One attractive feature of CK is that it is minimally invasive. Some people experience tearing, foreign-body sensation or vision fluctuation, but this is normally temporary.
Artificial Lenses (Refractive Lens Exchange or RLE)
One currently available option for presbyopia correction involves removing the eye's natural lens and inserting an artificial one in a procedure identical to cataract surgery.
Although this surgical procedure is not FDA approved specifically for presbyopia correction, it may be available off label for qualified candidates.
Refractive lens exchange, also called clear lens extraction, is becoming more popular because of the recent availability of FDA-approved multifocal and accommodative artificial lenses capable of correcting presbyopia.
Multifocal LASIK (PresbyLASIK)
Different zones in a multifocal artificial lens correct vision at near, intermediate and far ranges. In multifocal or presbyLASIK, zones are established in a similar way on the eye's clear front surface (cornea) to correct presbyopia.
PresbyLASIK or multifocal LASIK is an investigational procedure, which is not FDA approved. U.S. clinical trials exploring the effectiveness and safety of the procedure are being conducted.
Intrastromal correction of presbyopia, known as IntraCor, has shown promising results outside the U.S. The procedure uses a femtosecond laser to create precisely placed gas bubbles, which then reshape the interior of the cornea without penetrating the outside surface. This means less chance of infection, inflammation or other complications.
Researchers so far report significant improvement in near vision, as long as ample light is provided for tasks such as reading fine print.
Kamra and Presbyopia Implants
Presbyopia implants such as Kamra are inserts that are placed just below your eye's cornea to provide vision correction.
FDA-approved in April 2015, the Kamra corneal inlay (AcuFocus) corrects presbyopia by using principles similar to the way the aperture or opening through which light enters a camera works: the smaller the aperture, the greater the range of what you see in focus.

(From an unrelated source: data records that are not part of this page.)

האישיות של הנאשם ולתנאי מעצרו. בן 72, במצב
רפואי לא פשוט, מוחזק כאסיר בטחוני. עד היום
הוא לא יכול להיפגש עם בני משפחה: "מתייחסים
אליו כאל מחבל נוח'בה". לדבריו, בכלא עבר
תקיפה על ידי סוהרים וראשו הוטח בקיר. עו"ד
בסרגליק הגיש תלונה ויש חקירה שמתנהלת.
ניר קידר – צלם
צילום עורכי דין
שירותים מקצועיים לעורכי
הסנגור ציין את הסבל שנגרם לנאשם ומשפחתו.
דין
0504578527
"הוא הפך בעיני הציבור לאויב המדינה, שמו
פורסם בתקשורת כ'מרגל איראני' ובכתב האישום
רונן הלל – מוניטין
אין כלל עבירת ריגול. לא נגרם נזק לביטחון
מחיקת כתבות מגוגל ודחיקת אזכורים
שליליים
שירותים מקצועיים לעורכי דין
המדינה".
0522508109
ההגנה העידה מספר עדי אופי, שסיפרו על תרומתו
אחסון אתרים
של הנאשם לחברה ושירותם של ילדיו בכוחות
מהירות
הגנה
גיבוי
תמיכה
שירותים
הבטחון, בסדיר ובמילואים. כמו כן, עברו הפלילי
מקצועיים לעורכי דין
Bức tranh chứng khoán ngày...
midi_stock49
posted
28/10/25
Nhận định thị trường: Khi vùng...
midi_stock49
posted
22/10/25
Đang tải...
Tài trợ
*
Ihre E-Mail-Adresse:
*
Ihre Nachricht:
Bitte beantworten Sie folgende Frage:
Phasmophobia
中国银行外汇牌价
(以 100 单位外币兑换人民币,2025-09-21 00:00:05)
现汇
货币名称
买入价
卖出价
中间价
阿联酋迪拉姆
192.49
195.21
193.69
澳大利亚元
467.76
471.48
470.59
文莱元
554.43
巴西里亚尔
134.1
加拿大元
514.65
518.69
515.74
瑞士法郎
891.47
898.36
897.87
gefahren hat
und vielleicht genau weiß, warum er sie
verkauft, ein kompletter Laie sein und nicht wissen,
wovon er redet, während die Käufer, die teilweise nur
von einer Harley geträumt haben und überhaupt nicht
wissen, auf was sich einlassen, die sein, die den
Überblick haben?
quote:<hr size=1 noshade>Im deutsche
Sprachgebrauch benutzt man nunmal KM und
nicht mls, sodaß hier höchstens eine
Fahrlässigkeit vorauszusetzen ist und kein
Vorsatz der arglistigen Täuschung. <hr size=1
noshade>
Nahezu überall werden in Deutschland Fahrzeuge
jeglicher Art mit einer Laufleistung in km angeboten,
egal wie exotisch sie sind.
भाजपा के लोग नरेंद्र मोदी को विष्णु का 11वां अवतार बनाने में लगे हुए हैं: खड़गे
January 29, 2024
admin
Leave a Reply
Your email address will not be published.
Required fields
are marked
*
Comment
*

At least three additional inlays are being studied, including:
- InVue intracorneal microlens (Biovision, Brugg, Switzerland), which is placed in a tiny tunnel in the center of the cornea.
- Raindrop Near Vision Inlay (ReVision Optics, Lake Forest, Calif.), an ultra-thin lens implanted in the cornea. (This implant formerly was known as PresbyLens in the U.S. and Vue+ in Europe.)
- Flexivue Microlens (Presbia Cooperatief U.A., Amsterdam), which uses a femtosecond laser to create a tiny "pocket" into which the implant is inserted.
Corneal onlay technology under investigation includes creation of genetically engineered, collagen-like lens material that can be placed in a pocket under the outer layer of the cornea.
Combined Surgical Options for Presbyopia
Future approaches could involve innovations such as combining different presbyopia-correcting options listed above.
For example, a person who needs cataract surgery or who is considering RLE may choose to have a single vision intraocular lens (IOL) implanted in one eye for good distance vision and a multifocal IOL implanted in the other eye to decrease need for reading glasses. Or a person might choose a different type of multifocal IOL for each eye one that favors distance vision in one eye and the other that favors near vision in the other.
In refractive lens exchange, modified monovision options also are being explored, such as emphasizing distance vision in the artificial lens implanted in the dominant eye and near vision in the lens implanted in the non-dominant eye. LASIK also can enhance outcomes following a refractive lens exchange.
In investigations of presbyLASIK in which a multifocal cornea is created directly on the eye by laser, success has been noted with one modified monovision approach involving conventional distance correction for the dominant eye and multifocal correction for the non-dominant eye.